Krishnamurti at Brockwood Park in 1984, Question and Answer Meeting 2

Part 6

I Don’t Know What God Is

Do you believe in God? How silent you are. When you touch the real things you become quiet because you are frightened. So I want to find out. The mind says, ‘What is love? They talk about it so much – love God, love humanity, I love my wife, I love my country. What does it mean? I want to find out.’ Don’t you? You don’t. To find out, I must have energy. So how do I have that energy? By not asserting, or introducing something which I am familiar with – they say love is God, love is sex, love is happiness, love is beauty – all those are distractions, wastage of energy. Can I put all that aside?

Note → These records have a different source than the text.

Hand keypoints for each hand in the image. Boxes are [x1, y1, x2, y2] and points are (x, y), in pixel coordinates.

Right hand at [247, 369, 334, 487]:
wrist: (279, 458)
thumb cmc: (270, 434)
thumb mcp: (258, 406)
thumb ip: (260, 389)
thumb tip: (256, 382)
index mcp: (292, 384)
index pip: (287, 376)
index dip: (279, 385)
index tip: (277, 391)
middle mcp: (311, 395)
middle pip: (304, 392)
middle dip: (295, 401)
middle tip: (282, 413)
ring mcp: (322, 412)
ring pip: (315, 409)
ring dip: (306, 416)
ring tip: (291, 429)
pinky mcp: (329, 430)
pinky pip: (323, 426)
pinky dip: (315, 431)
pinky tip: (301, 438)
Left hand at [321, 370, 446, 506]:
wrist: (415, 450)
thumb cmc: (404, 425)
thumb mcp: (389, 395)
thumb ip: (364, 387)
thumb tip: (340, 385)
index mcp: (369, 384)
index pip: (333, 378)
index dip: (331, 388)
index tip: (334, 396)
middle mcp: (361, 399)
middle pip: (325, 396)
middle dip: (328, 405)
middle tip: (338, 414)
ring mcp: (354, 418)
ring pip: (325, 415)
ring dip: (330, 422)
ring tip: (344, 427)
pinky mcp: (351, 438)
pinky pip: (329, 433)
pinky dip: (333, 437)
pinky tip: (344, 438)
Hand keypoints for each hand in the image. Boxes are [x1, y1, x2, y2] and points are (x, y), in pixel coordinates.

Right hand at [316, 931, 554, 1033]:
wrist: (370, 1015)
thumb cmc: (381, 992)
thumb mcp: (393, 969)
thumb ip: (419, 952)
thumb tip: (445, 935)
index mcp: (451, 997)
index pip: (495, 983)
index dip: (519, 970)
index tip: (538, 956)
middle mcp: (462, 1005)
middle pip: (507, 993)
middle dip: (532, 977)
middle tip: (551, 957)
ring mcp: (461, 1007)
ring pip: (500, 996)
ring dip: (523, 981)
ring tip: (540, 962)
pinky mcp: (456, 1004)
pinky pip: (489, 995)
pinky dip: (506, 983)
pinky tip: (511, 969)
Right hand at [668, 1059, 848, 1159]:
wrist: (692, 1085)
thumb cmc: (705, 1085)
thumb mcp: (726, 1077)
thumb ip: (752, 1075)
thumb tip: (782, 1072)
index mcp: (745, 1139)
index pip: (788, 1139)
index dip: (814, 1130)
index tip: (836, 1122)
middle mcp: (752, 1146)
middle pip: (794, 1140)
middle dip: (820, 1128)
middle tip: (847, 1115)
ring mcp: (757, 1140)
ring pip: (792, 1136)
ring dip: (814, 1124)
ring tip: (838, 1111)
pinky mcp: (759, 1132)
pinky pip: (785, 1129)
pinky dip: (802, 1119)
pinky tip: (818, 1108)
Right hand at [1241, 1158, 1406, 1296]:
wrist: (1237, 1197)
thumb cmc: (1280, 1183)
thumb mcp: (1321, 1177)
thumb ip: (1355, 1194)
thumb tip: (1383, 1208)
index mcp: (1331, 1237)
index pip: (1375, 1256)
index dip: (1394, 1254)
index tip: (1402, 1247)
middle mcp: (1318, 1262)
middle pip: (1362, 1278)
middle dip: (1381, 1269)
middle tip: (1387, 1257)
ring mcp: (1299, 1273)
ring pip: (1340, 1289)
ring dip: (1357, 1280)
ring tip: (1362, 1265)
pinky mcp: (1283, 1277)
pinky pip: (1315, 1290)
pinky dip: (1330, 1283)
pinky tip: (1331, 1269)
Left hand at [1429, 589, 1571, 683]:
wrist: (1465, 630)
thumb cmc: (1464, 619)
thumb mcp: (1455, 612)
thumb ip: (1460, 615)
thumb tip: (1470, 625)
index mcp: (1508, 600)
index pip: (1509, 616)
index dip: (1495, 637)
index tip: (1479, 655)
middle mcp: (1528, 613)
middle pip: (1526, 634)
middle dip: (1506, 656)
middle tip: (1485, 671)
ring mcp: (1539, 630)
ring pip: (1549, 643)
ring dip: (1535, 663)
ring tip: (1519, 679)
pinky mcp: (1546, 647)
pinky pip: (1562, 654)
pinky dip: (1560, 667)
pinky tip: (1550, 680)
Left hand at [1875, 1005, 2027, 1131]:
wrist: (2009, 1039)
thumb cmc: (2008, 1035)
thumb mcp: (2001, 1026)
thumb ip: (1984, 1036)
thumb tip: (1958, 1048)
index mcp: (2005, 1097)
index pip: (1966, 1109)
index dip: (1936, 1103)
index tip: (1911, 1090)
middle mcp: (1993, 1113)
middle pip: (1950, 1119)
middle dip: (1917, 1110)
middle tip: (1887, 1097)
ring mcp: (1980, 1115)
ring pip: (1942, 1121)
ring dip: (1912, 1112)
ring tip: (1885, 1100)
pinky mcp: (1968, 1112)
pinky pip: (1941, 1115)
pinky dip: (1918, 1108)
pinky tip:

I want to find out if there is such thing as God. I don’t know. Millions of people, the propagandists, the priests, the books, the everyday politicians, and all the muckery – everybody talks about God, except perhaps the communists, but they have their own gods. I want to find out. How do I find out? I am burning with it, not just sitting there. I want to find out. I want to find out if there is something real, and for that I must have tremendous energy. So I must first gather this energy. So I must find out how I waste energy. I obviously waste energy when I believe in God. Or when I don’t believe in God, it is a wastage of energy. To believe or not to believe, or to say, ‘Yes, there is God – look at nature, without God…’ – you follow? – all that tommyrot. I want to find out. To find out there must be freedom of energy, and that’s why I say, ‘I don’t know.’ When I say, ‘I don’t know,’ that gives me tremendous energy. I don’t know what God is. I am not an atheist; I don’t believe or disbelieve – I don’t know. That means is my mind free of fear? Because when I say, ‘I don’t know,’ there is a tremendous sense of uncertainty, nothing I can rely on. God was a marvellous refuge in which I took shelter. When I say, ‘I don’t know,’ I refuse that shelter. So I have no saviour, no guru, no teacher – I must find out.